Borges’s strategy is double-edged. On the one hand, he suggests (playfully, no doubt) that authorship is a casual, haphazard thing and that, given the right time and place, any writer might be the author of any text. The epigraph of his first book of poems, Fervor de Buenos Aires, written when he was not quite twenty-four years old, already announces: “If the pages of this book deign to consent one happy verse, may the reader forgive me the discourtesy of having been the first to claim it. Our nothings barely differ; it is a trivial and fortuitous circumstance that you are the reader of these exercises, and I their writer.”
On the other hand, Borges suggests, it is the reader who determines the nature of a text through, among other things, attribution. The same text read as penned by one writer changes when read as penned by another. Don Quixote written by Cervantes (cultured seventeenth-century scholar) is not that same Don Quixote written by Menard (contemporary of William James). El enigma de la calle Arcos attributed to Sauli Lostal is not El enigma de la calle Arcos attributed to Borges. No book is entirely innocent of connotations, and every reader reads not only the words on the page but the endless contextual waves that accompany his or her very existence. From such a point of view there are no “fakes,” merely different books which happen to share an identical text.

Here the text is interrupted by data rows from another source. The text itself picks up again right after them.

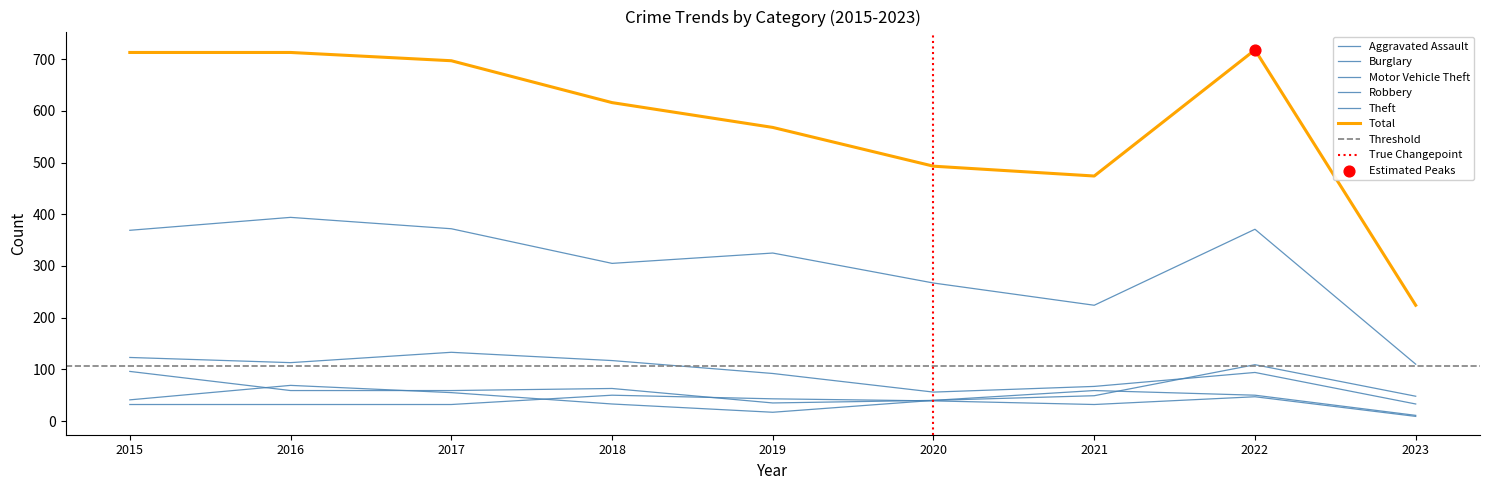

At how many categories does at least one series exceed 665?

4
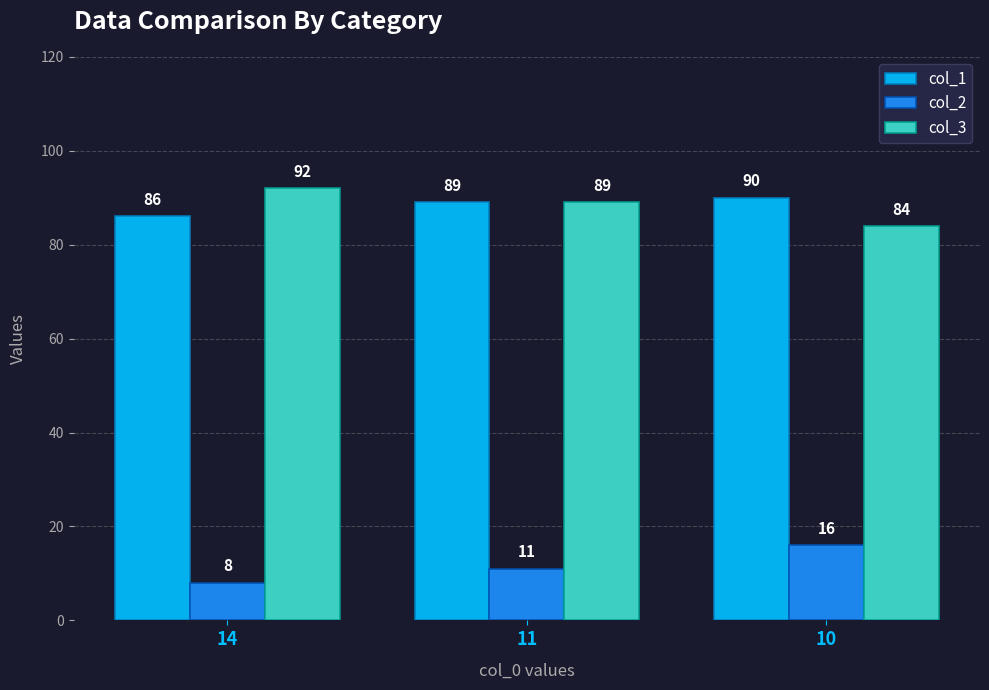

What is the total value across all series at 11?

189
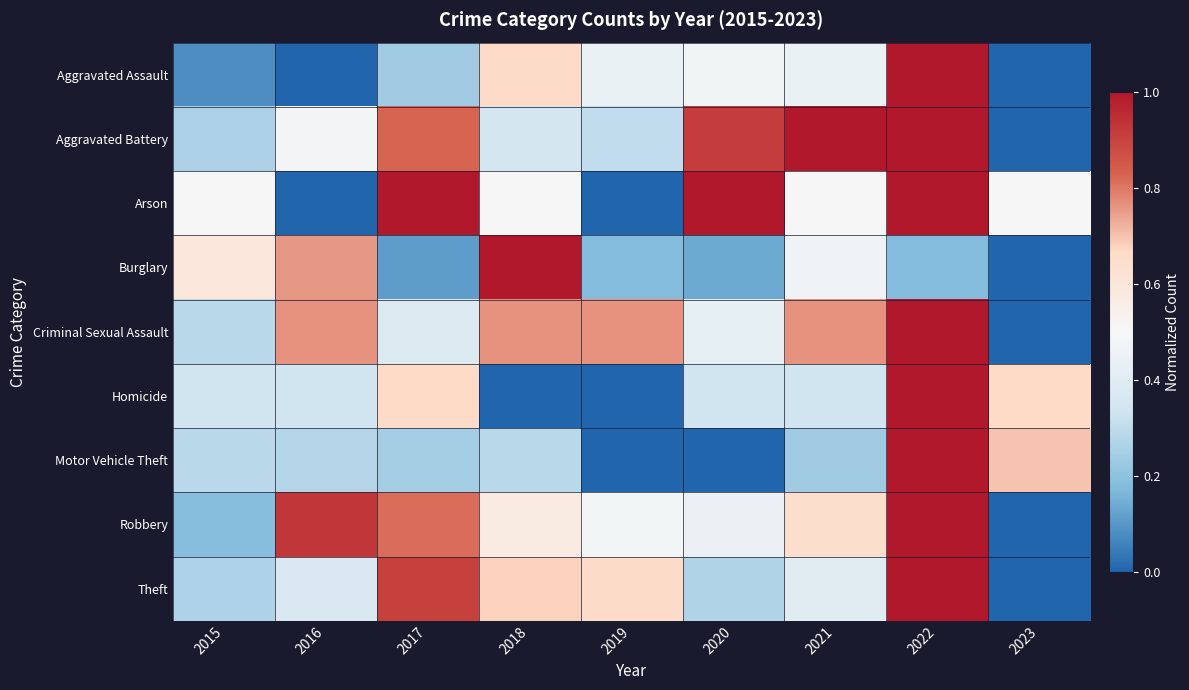

Which label corresponds to the largest value in the chart?

2022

Borges’s own writings are full of such redemptive fakes. Among them, there are:
Writers such as the already mentioned Mir Bahadur Ali and Pierre Menard, and others, such as the English eccentric Herbert Quain, author of infinite fictional variations of one ur-novel.

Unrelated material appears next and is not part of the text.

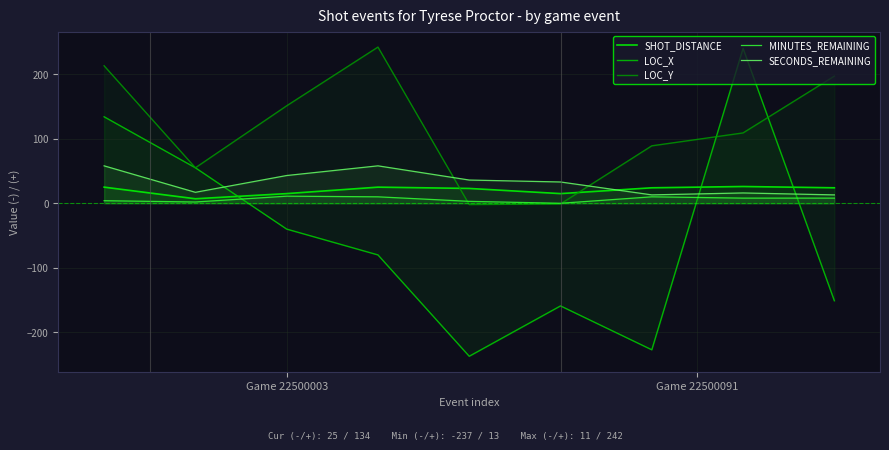

True or false: LOC_Y and SHOT_DISTANCE cross at least once.

True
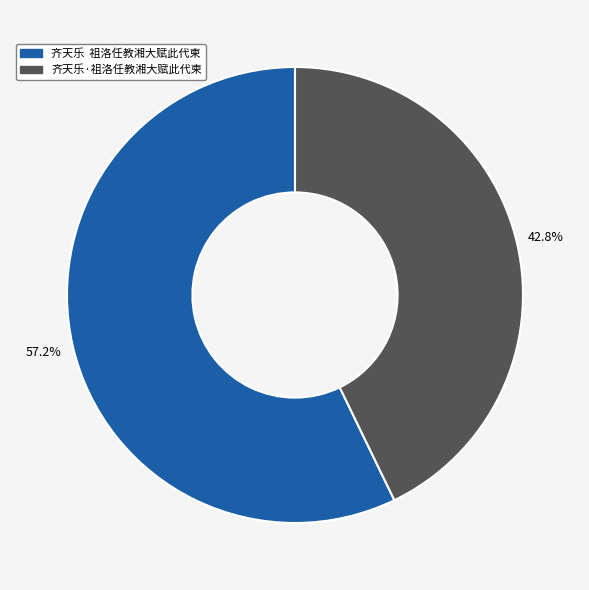

What percentage do 齐天乐·祖洛任教湘大赋此代柬 and 齐天乐 祖洛任教湘大赋此代柬 together represent?

100.0%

Adulterated versions of scholarly sources, as in the “translations” collected in various volumes under Borges’s name. Here it may be useful to note that Borges’s first attempts at fiction were imitations of Marcel Schwob’s Imaginary Lives, brief biographies which he wrote for the Revista multicolor de los sábados from 1933 on, and then collected two years later as A Universal History of Infamy. In these short texts, both sources and quotations used by Borges were transformed by him through interpretation and in translation. When the unspeakable Andrew Hurley translated A Universal History of Infamy in the abominable Viking edition of 1998, he attempted to “restore” the texts with ridiculous results. “I have used the English of the original source,” says Hurley. “Thus, the New York gangsters in ‘Monk Eastman’ “ (one of the stories) “speak as Asbury quotes them, not as I might have translated Borges’ Spanish into English had I been translating in the usual sense of the word; back-translating Borges’ translation did not seem to make much sense.” Thus runs Hurley’s confession of ineptitude. Hurley obviously ignores that Borges called these stories “exercises in narrative prose.”
Imaginary books carefully annotated, as in various sources given in his stories and essays, or quoted from, such as the unforgettable Chinese encyclopedia which imperturbably divides animals into “(a) those that belong to the Emperor, (b) embalmed, (c) those that are domesticated, (d) suckling pigs, (e) mermaids, (f) fabulous beasts, (k) those drawn with a very fine camel’s hair brush, (l) others, (m) those that have just broken a vase, (n) those that from a distance look like flies.” And, of course, such mythical fake creations as the parallel universe of Tlön Uqbar, Orbis Tertius, and the Library of Babel.
And yet, all these fictions are never gratuitous: they are necessary inventions, filling in gaps that the history of literature neglected to fill. The Chinese encyclopedia quotation provided Michel Foucault with the starting point for Les Mots et les choses. “The Library of Babel” (and Borges himself, under the name Juan de Burgos) needed to exist before Umberto Eco was able to write The Name of the Rose. Herbert Quain is the required precedent for oulipo. Menard is the obvious link between Laurence Sterne and James Joyce, and it is not Borges’s fault that France forgot to give him birth. We should be thankful to Borges for remedying such acts of carelessness.
Fake, then, in Borges’s universe, is not a sin against creation. It is implied in the act of creation itself and, whether openly recognized or adroitly concealed, it takes place every time a suspension of disbelief is demanded. “In the beginning was the Word” asks us to believe not only that “the Word was with God” but that “the Word was God,” that Don Quixote is not only the words read by Menard, but that he is also their author.